Since writers are in the habit of making up stories as a matter of habit and profession, each of them, not just the beats, "faked" everything.
That shouldn't be surprising from a class of folks we look to for tales, fables, metaphors and such that we might use , in some loose way, in making our own lives fit our skins better.
The question is how well ,uhhhh, how artful one is in manipulating language towards the creation of fiction or a poetry where the world as its spoken resounds with suggestion and portents of secret knowledge.
William S. Burroughs was the one stone-cold genius among the Beat writers ,was the most interesting and successful destroyer and re-creator of literary form, and maintained what Mailer called a "gallows humor" that allowed him to explore the gamier side of human personality without mythologizing the journey.

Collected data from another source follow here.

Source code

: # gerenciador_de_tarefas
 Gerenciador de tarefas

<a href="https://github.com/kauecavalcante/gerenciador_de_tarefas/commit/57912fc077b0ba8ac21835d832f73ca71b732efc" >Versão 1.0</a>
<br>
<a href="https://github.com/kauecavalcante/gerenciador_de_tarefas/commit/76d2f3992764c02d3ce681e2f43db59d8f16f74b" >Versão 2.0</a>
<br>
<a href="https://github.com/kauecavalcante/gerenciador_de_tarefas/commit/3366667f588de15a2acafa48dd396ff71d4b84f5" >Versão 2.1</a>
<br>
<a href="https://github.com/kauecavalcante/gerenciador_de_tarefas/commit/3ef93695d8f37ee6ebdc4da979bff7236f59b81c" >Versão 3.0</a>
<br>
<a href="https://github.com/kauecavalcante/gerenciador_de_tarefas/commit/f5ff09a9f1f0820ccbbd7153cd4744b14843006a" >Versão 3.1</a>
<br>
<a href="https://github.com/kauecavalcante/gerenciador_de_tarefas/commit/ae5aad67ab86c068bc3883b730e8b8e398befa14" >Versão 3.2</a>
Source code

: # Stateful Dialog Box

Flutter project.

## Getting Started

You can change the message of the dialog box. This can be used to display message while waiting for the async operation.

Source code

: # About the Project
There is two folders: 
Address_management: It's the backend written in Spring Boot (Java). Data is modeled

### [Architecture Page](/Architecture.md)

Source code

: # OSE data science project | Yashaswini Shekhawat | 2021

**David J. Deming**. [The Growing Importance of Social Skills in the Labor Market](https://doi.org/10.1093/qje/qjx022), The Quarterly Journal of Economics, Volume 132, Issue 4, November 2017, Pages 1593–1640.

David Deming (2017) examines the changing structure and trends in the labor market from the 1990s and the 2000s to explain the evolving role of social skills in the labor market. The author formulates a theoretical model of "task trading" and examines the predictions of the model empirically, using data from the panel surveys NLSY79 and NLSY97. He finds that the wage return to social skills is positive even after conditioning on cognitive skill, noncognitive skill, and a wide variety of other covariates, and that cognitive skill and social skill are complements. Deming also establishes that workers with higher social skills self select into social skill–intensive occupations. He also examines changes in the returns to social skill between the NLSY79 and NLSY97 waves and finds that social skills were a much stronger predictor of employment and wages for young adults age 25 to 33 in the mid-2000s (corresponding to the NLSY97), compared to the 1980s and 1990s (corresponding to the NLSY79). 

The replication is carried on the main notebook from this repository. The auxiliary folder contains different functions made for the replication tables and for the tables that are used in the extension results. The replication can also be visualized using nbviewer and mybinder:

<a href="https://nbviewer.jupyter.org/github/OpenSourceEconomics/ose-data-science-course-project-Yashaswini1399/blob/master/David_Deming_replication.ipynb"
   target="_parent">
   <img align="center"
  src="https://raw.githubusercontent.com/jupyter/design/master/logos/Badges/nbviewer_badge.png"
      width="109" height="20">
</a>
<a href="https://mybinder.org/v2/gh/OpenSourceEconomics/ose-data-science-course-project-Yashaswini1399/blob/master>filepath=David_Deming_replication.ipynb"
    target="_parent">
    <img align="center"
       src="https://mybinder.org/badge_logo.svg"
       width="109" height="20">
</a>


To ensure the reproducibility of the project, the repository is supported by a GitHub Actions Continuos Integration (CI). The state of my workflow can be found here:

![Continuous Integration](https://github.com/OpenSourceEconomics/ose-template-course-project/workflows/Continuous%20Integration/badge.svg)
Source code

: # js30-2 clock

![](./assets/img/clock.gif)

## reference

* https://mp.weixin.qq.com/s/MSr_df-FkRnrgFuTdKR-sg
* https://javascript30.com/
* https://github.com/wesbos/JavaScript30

Ginsberg's early poems , as well, were filled with the bulls-eye hitting jeremiads that were such an exact fit for the condition he described that it still comes off as a fresh and blistering criticism of a culture that seems interested in no more than conformity.
Fakery is what one expects and demands from creative writers. Beat enthusiasts might blanch at the notion, but comes down to the skill of the writer to get away with the imaginative tall tales he's putting forth.
The issue, it seems, is how well do we remember the lies that we've told others over the years when we might have otherwise kept it easy and simply told the truth.